Woman found with needles gets max for probation violation
By Joe Gorman
YOUNGSTOWN
Amy Kaminsky got a break from Judge Elizabeth Kobly once.
So, she knew when she came back before her Thursday in municipal court on a probation violation that there would be no more breaks.
She was sentenced to 90 days in jail on a violation of her no-contest plea in September for having drug- abuse instruments. The jail time is the maximum for the charge.
“I gave you the one and only break you’re ever going to get from me,” Judge Kobly said. “Now I have no other choice.”
Kaminsky’s lawyer, Tim Cunning, told the judge his client was prepared for jail and even dressed for it.

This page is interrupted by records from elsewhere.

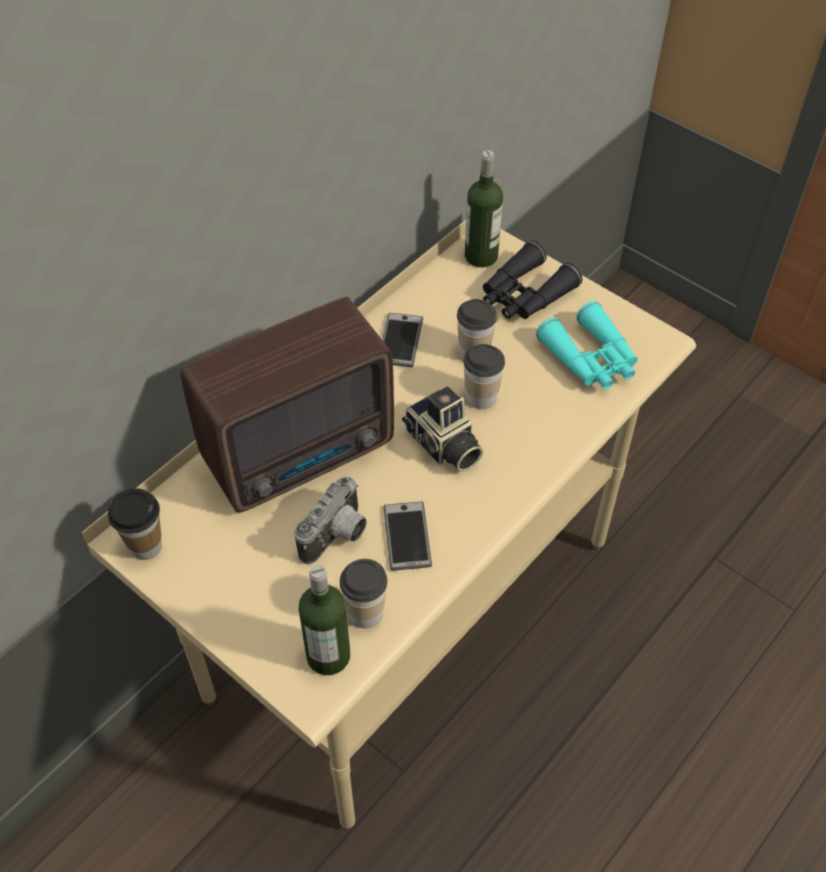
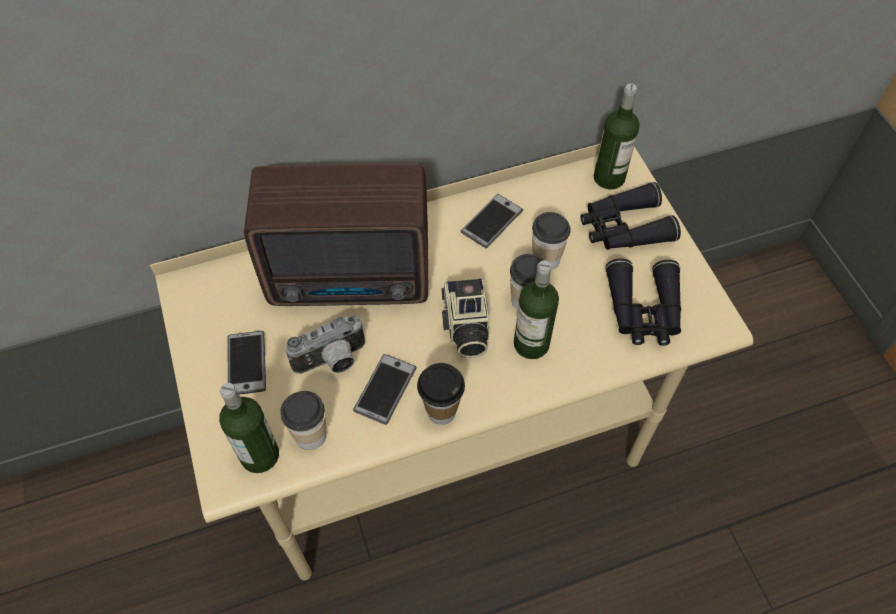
camera: 30 degrees right, 5 degrees up
(146, 546) = (192, 298): cup -> cup (441, 411)
(251, 580) = (246, 363): none -> phone
(513, 432) = (531, 344): none -> bottle
(590, 359) = (643, 311): turquoise binoculars -> black binoculars

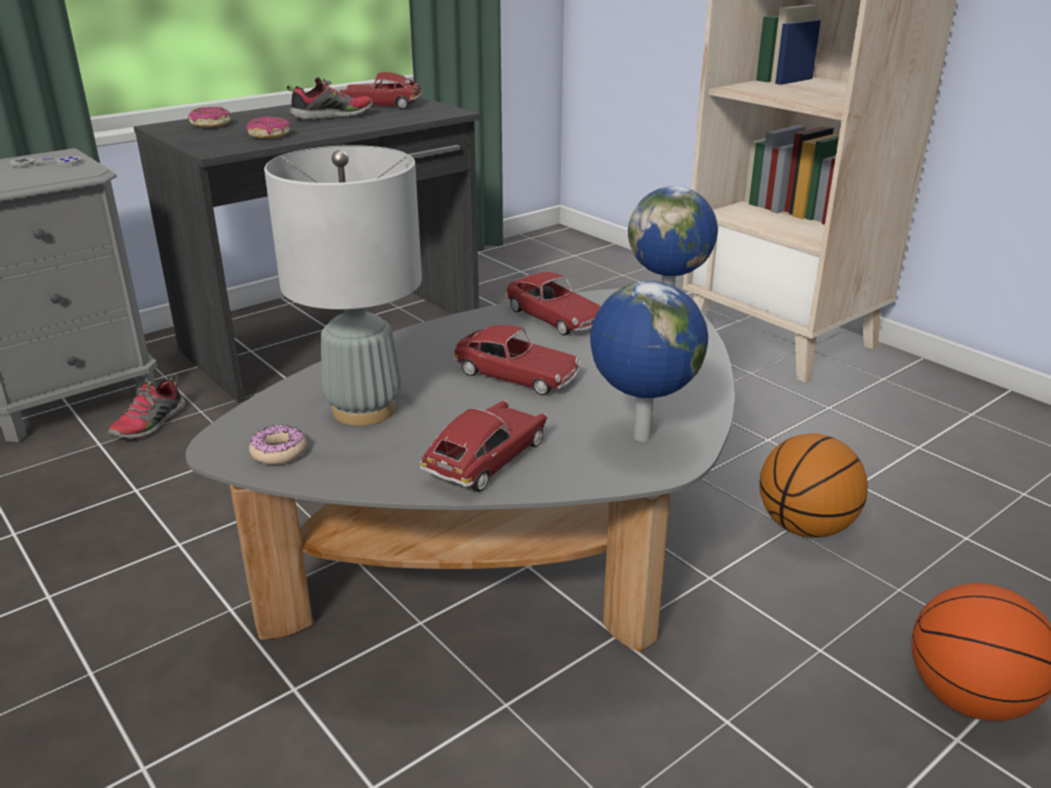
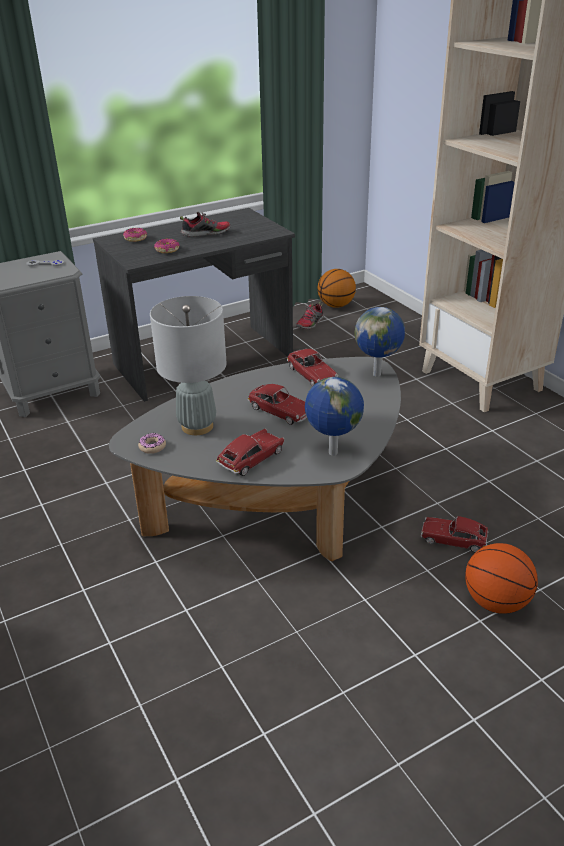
camera: 10 degrees right, 5 degrees up
(150, 424) = (95, 411): shoe -> shoe (310, 324)
(381, 105) = (237, 223): toy car -> toy car (453, 539)
(806, 527) = (446, 503): basketball -> basketball (336, 305)

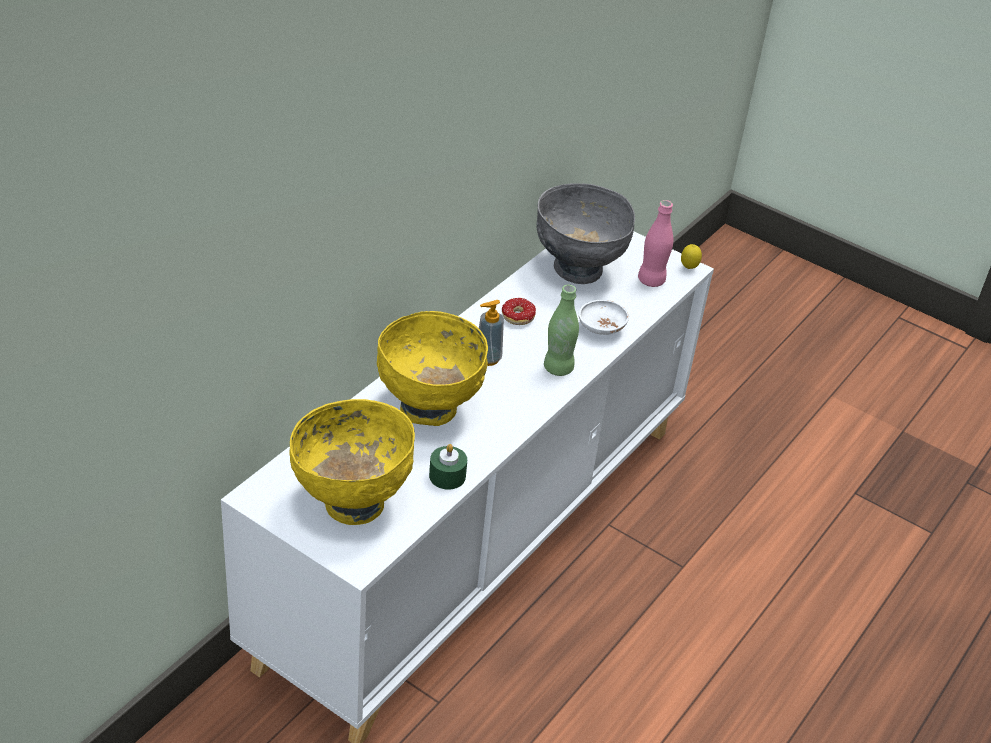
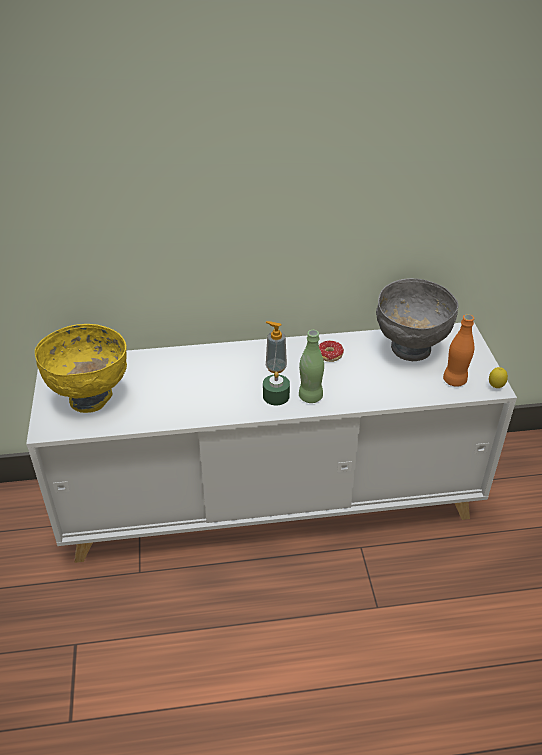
camera: 50 degrees right, 0 degrees up
(429, 409) = (202, 375): yellow bowl -> none
(447, 476) = (156, 415): green candle -> green candle (276, 396)
(601, 328) = (374, 390): white bowl -> none
(651, 280) = (454, 380): pink bottle -> orange bottle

When she was sentenced in September, Kaminsky, 27, of North Belle Vista Avenue, said she had been addicted to heroin off and on for 10 years and repeated that Thursday. She said she has been clean since she got out of the Mahoning County jail in November after her arrest on another charge of possession of a drug abuse instrument.
Judge Kobly said she hears the same from heroin addicts before her all the time – that they are sober and on the path to sobriety. She said the constant protestations of sobriety seem jaded to her now.
“It’s a ridiculous heroin cycle you folks do to me every day of the week,” Judge Kobly said.
Kaminsky said she has done her best to stay off drugs. Cunning said his client turned to heroin after she became addicted to opiate-based pain medicine she was given after being injured in a car accident.
“I wanted to get clean,” Kaminsky said. “I did.”
“Telling me you’re clean means nothing,” Judge Kobly said.
Kaminsky was given two years’ probation Sept. 3 by Judge Kobly after she was arrested by police May 28 when they found a needle on her. At the time, the judge fretted over her two children and how they will fare as the children of a heroin addict.
Her probation was violated with her arrest Sept. 28 in a Market Street parking lot, when police found a spoon, crack pipe and used syringe on her.
Cunning said he knows his client cannot predict how long she can stay off drugs, saying the battle she fights against her addiction is a daily one.
“She cannot with any degree of certainty assure anyone she can stay clean,” Cunning said. “She knows she is going to jail.”
He said that his client’s addiction makes her a criminal but not a bad person. Jail, Cunning said, is meant for bad people. “She is fighting this battle as best as she can.”
Cunning also said that a relapse is not uncommon for someone fighting a drug addiction and that his client has had several years of sobriety in her favor.